When the Meltdown and Spectre vulnerabilities were first rumored last year I wondered about something: we’re familiar here with the CPU’s hardware performance counters through our work on software performance analysis and optimization. Briefly, these counters were introduced over the last decade or so and are built-in to the CPU. They solve a problem that existed in earlier designs which is that it was hard for software to figure out how much time had passed, to a high level of resolution. Knowing the time between two points in a program helps the developer to understand its performance characteristics. As processors became faster and more complex over the years this issue became a major impediment in analysis work with various workarounds being used such as executing performance-critical code many times over in a loop or using statistical sampling techniques. Hardware performance counters came to the rescue with a very low-overhead way to get both timing and data about things like cache hit/miss behavior.

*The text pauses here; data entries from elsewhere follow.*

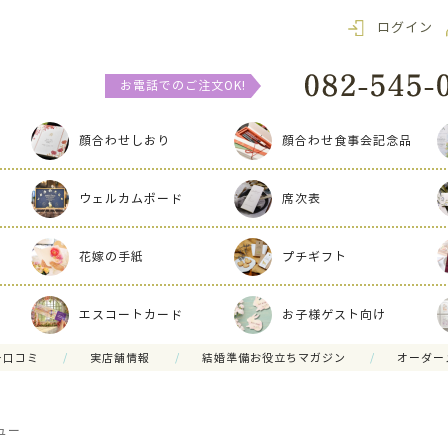
ログイン
お電話でのご注文OK!
顔合わせしおり
顔合わせ食事会記念品
ウェルカムボード
席次表
花嫁の手紙
プチギフト
エスコートカード
お子様ゲスト向け
ー口コミ
実店舗情報
結婚準備お役立ちマガジン
オーダー
ュー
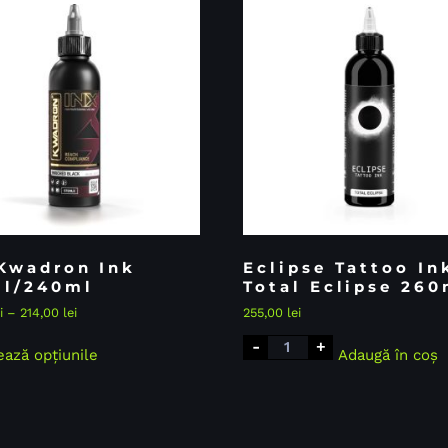
Kwadron Ink
Eclipse Tattoo In
ml/240ml
Total Eclipse 260
i
–
214,00
lei
255,00
lei
-
+
ează opțiunile
Adaugă în coș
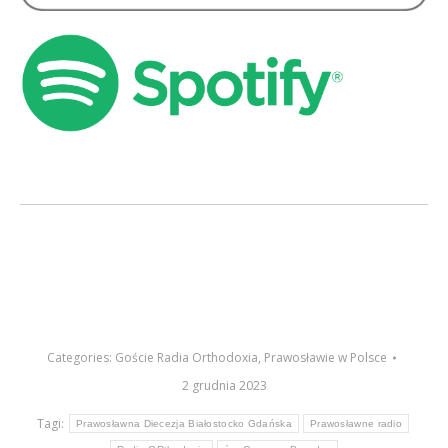
Categories:
Goście Radia Orthodoxia
,
Prawosławie w Polsce
2 grudnia 2023
Tagi:
Prawosławna Diecezja Białostocko Gdańska
Prawosławne radio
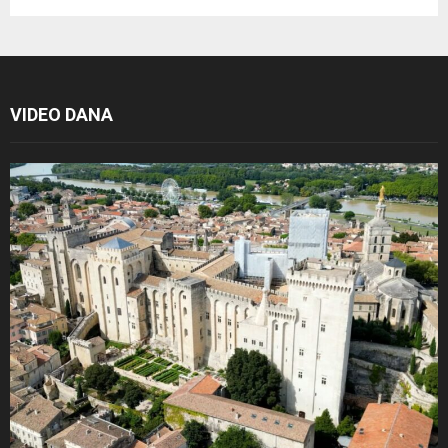
VIDEO DANA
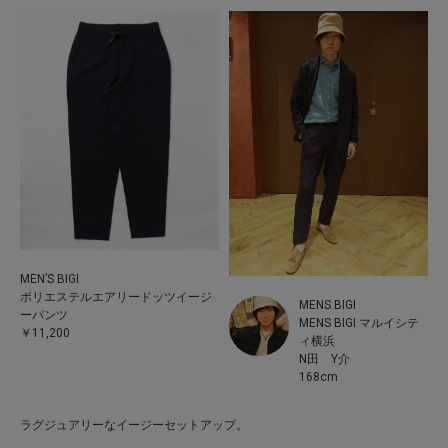
MEN’S BIGI
ポリエステルエアリードッツイージ
MENS BIGI
ーパンツ
MENS BIGI マルイシテ
￥11,200
ィ横浜
N田 Y介
168cm
ラグジュアリーなイージーセットアップ。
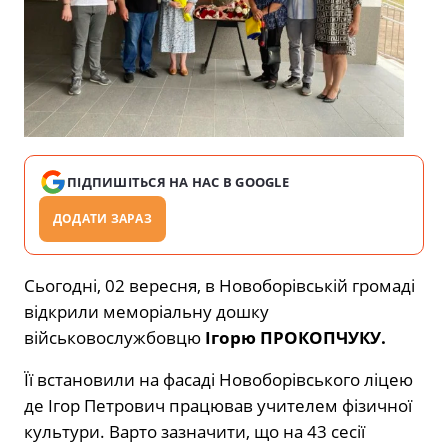
ПІДПИШІТЬСЯ НА НАС В GOOGLE
ДОДАТИ ЗАРАЗ
Сьогодні, 02 вересня, в Новоборівській громаді
відкрили меморіальну дошку
військовослужбовцю
Ігорю ПРОКОПЧУКУ.
Її встановили на фасаді Новоборівського ліцею
де Ігор Петрович працював учителем фізичної
культури. Варто зазначити, що на 43 сесії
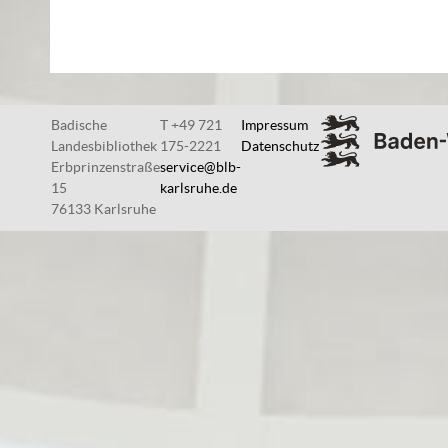
Badische
T +49 721
Impressum
Landesbibliothek
175-2221
Datenschutz
Erbprinzenstraße
service@blb-
15
karlsruhe.de
76133 Karlsruhe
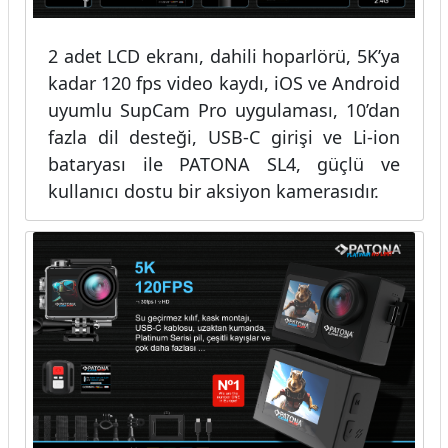
2 adet LCD ekranı, dahili hoparlörü, 5K’ya
kadar 120 fps video kaydı, iOS ve Android
uyumlu SupCam Pro uygulaması, 10’dan
fazla dil desteği, USB-C girişi ve Li-ion
bataryası ile PATONA SL4, güçlü ve
kullanıcı dostu bir aksiyon kamerasıdır.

Since these counters allow a detailed view into the operation of the micro-architecture it follows that they could be used for both good and ill in relation to Meltdown/Spectre.
Cody Pierce from Endgame has written an interesting article about the “white hat” side of this: the idea is to be able to detect when an adversary is trying to exploit the vulnerability by looking for anomalous patterns in the performance counter data. This would allow a kind of “burglar alarm” to be triggered in the victim process, presumably then allowing administrative action to investigate and remove the attacker’s agent from the machine.